Quelques heures après le verdict rendu dans le procès intenté contre l’ancien président de la République, Joseph Kabila Kabange, le parti Front pour la Souveraineté Populaire (FSP) monte au créneau et fustige une « parodie de justice » dictée par des calculs politiques.
Dans une déclaration signée par son président John Omomba, le FSP affirme que le procès en cours n’a rien d’un acte judiciaire mais tout d’une « vaste opération de règlement de comptes téléguidée depuis les hautes sphères du pouvoir actuel ». Pour le parti, les accusations portées contre l’ancien chef de l’État « intelligence avec une puissance étrangère », « haute trahison » et « complicité avec le M23 » ne reposent sur aucune preuve tangible.
« Aucune preuve irréfutable n’a été produite, aucun témoin décisif n’a été entendu », insiste le communiqué, dénonçant un procès « bâti sur le sable mouvant des calculs politiques ». Selon le FSP, les réquisitions successives allant de la peine de mort à la perpétuité relèvent moins d’une recherche de vérité que d’une logique « d’extermination politique ».

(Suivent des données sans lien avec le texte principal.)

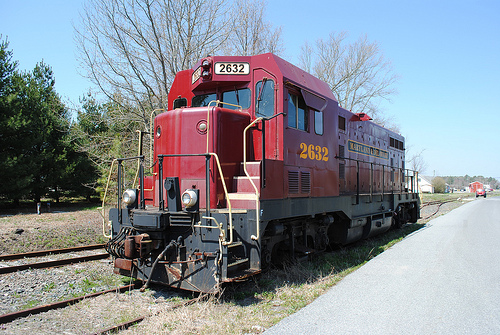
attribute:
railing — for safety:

Pour John Omomba, cette instrumentalisation de la justice militaire constitue une menace directe contre la démocratie congolaise.
« Au-delà du cas Kabila, c’est l’État de droit qui se retrouve humilié. Une justice transformée en bras armé du régime ne sert ni la paix, ni la réconciliation, ni la souveraineté nationale », poursuit le communiqué.
Le parti met en garde contre les conséquences explosives d’un tel verdict. Selon lui, l’acharnement judiciaire contre Joseph Kabila risque de creuser davantage les fractures, de radicaliser les antagonismes et de fragiliser une République déjà minée par l’insécurité et la misère sociale.
« Joseph Kabila incarne une part importante de l’histoire récente de la RDC. L’écraser au nom d’une vendetta politique, c’est jeter de l’huile sur le feu d’un pays déjà divisé », souligne le texte, avant d’ajouter que « notre démocratie est en danger.
Face à ce qu’il qualifie de « faillite morale et politique », le FSP appelle le pouvoir en place à préserver les acquis de la paix et de la cohésion nationale dans le strict respect de la justice et de l’histoire politique congolaise.
Le parti conclut par une mise en garde lourde de sens : « Ce procès marquera non pas une victoire de la justice, mais une tragédie politique dont l’histoire, tôt ou tard, rendra son propre verdict.»